■ Text provided
-------

Virgin Media, the huge UK based internet, phone, and television provider revealed yesterday that one of their databases had been accessed and breached for over 900,000 customers data points and information. The cause of the breach was due to zero security. The database was stored online and was left without any password or security to access it.
Virgin Media states the database was used for marketing purposes therefore the information was not considered sensitive. Well according to the 900,000 customers affected speaking out on Twitter there was personally identifiable information (PII) such as addresses, names, emails, phone numbers, and more that Virgin Media disclosed to them personally via email. No financial information was accessed during the breach such as credit card numbers, bank numbers or accounts, but identity fraud is still incredibly high and likely if someone with maleintent got their hands on the previous PII mentioned.
Virgin Media says they have already informed the UK data watchdogs, The Information Commissioner’s Office of the breach, but warn all customers affected to be on the lookout for phishing lures and attacks. If you’ve been notified by Virgin Media that your email or phone number was taken you should be extra weary of any sort of communication received. Often times it is nearly impossible to tell the difference between a real email or a forgery, but if anybody asks for your information do not give it out.
“Based upon our investigation, Virgin Media does believe that the database was accessed on at least one occasion but we do not know the extent of the access or if any information was actually used,” Lutz Schüler, CEO of Virgin Media, stated via press release. Schüler also stated that so far they have no proof or knowledge of the information being used maliciously yet, but again warn their users against phishing scandals. If you’ve been contacted by Virgin Media make sure to keep your eyes out for future news regarding compensation or consequences regarding this breach.

-------

■ Source data
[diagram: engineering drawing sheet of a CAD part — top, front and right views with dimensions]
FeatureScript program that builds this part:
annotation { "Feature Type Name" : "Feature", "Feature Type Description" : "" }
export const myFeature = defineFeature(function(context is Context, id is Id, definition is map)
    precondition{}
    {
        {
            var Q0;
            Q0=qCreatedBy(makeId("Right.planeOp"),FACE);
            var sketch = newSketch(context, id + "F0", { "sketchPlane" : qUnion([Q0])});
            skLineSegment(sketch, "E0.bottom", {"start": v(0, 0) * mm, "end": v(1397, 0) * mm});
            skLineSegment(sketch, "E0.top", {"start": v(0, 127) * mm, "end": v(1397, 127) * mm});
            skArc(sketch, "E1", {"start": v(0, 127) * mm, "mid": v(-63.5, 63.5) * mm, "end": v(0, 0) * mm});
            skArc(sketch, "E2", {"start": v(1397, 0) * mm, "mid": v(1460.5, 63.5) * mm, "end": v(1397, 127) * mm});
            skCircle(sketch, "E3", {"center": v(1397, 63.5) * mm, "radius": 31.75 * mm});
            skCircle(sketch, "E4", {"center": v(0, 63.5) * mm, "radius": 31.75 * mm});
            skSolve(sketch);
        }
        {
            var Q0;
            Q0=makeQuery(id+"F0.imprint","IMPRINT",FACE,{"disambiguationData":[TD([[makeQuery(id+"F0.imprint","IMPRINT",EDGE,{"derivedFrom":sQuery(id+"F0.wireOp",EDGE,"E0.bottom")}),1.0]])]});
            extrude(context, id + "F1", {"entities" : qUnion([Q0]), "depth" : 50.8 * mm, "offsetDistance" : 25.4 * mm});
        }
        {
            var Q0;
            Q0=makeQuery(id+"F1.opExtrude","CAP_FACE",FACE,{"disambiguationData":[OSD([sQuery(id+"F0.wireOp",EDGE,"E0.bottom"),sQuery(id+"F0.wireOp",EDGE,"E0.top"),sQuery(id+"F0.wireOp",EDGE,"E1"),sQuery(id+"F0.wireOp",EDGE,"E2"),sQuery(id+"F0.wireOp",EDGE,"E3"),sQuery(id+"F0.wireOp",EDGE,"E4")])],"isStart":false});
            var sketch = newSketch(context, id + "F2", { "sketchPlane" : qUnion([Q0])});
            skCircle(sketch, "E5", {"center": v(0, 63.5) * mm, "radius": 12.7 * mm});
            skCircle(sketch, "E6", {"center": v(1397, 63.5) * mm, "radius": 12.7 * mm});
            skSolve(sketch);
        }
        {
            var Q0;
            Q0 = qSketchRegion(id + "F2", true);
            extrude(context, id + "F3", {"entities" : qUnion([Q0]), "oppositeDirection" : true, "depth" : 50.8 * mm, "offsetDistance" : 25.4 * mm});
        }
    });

-------

■ Exercise brief
According to the Virgin Media breach text, which UK data watchdog did Virgin Media inform of the breach? The rows come from a different source than the text.

■ Output for this exercise
The Information Commissioner's Office.